Mais de 50% dos americanos estimam que conteúdos falsos gerados por esta ferramenta podem influenciar o resultado das eleições de 2024, de acordo com uma pesquisa publicada em setembro pelo grupo de mídia Axios e pela empresa de inteligência empresarial Morning Consult. Cerca de um terço dos cidadãos dos EUA afirmou que confiará menos nos resultados por causa da IA, de acordo com o estudo.

Diante deste cenário, especialistas alertam que tais sentimentos podem reviver a revolta contra o processo eleitoral, desencadeando atos como a invasão ao Capitólio por apoiadores de Trump em 6 de janeiro de 2021, devido a falsas acusações de que as eleições de 2020 foram fraudadas.

"Através de modelos (IA) fáceis e baratos de usar, enfrentaremos um oeste selvagem de reivindicações e reconvenções de campanha, com uma capacidade limitada de distinguir material falso do real e incerteza sobre como esses apelos afetarão a eleição", disse Darrell West, da Brookings Institution.

"Revolucionário"
Paralelamente aos riscos, o rápido avanço da IA a transformou em um recurso "revolucionário" para entender comportamentos dos eleitores e tendências de campanhas a um "nível muito detalhado", afirmou Vance Reavie, CEO da Junction AI.

Antes de seu advento, equipes de campanha contratavam consultores caros para desenvolver planos de divulgação e passavam horas escrevendo discursos, pontos de discussão e publicações nas redes sociais, mas a IA possibilitou que estas tarefas fossem resolvidas em um tempo muito menor, explicou Reavie.

A AFP fez uma simulação em que pediu ao ChatGPT para que criasse um boletim de campanha pró-Trump, alimentando-o com declarações falsas do ex-presidente desmentidas por equipes americanas de verificação digital. A ferramenta então produziu, em questão de segundos, um documento de campanha inteligente com estas mesmas falas.

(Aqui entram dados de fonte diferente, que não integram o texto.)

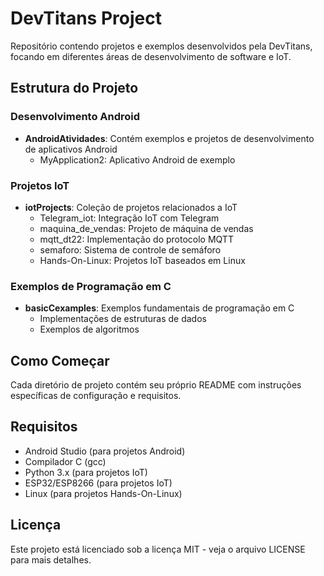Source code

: # DevTitans Project

Repositório contendo projetos e exemplos desenvolvidos pela DevTitans, focando em diferentes áreas de desenvolvimento de software e IoT.

## Estrutura do Projeto

### Desenvolvimento Android
- **AndroidAtividades**: Contém exemplos e projetos de desenvolvimento de aplicativos Android
  - MyApplication2: Aplicativo Android de exemplo

### Projetos IoT
- **iotProjects**: Coleção de projetos relacionados a IoT
  - Telegram_iot: Integração IoT com Telegram
  - maquina_de_vendas: Projeto de máquina de vendas
  - mqtt_dt22: Implementação do protocolo MQTT
  - semaforo: Sistema de controle de semáforo
  - Hands-On-Linux: Projetos IoT baseados em Linux

### Exemplos de Programação em C
- **basicCexamples**: Exemplos fundamentais de programação em C
  - Implementações de estruturas de dados
  - Exemplos de algoritmos

## Como Começar

Cada diretório de projeto contém seu próprio README com instruções específicas de configuração e requisitos.

## Requisitos

- Android Studio (para projetos Android)
- Compilador C (gcc)
- Python 3.x (para projetos IoT)
- ESP32/ESP8266 (para projetos IoT)
- Linux (para projetos Hands-On-Linux)

## Licença

Este projeto está licenciado sob a licença MIT - veja o arquivo LICENSE para mais detalhes.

Quando a AFP pediu ao chatbot que tornasse o boletim mais "agressivo", este divulgou as mesmas declarações em um tom mais apocalíptico.

As autoridades estão correndo para estabelecer barreiras de proteção para a IA, e vários estados americanos, incluindo Minnesota, aprovaram leis para criminalizar desinformações destinadas a prejudicar candidatos políticos ou influenciar eleições.

Na segunda-feira (30), Biden emitiu um decreto para promover o uso "seguro e confiável" da Inteligência Artificial.

"Deepfakes usam áudio e vídeo gerados por IA para difamar reputações, espalhar notícias falsas e cometer fraudes", disse o democrata ao assinar a ordem executiva.

Ele expressou preocupação de que os golpistas pudessem fazer uma gravação da voz de alguém para gerar um áudio falso. "Eu vi um dos meus (...) disse a mim mesmo: 'Quando diabos eu disse isso?'", completou.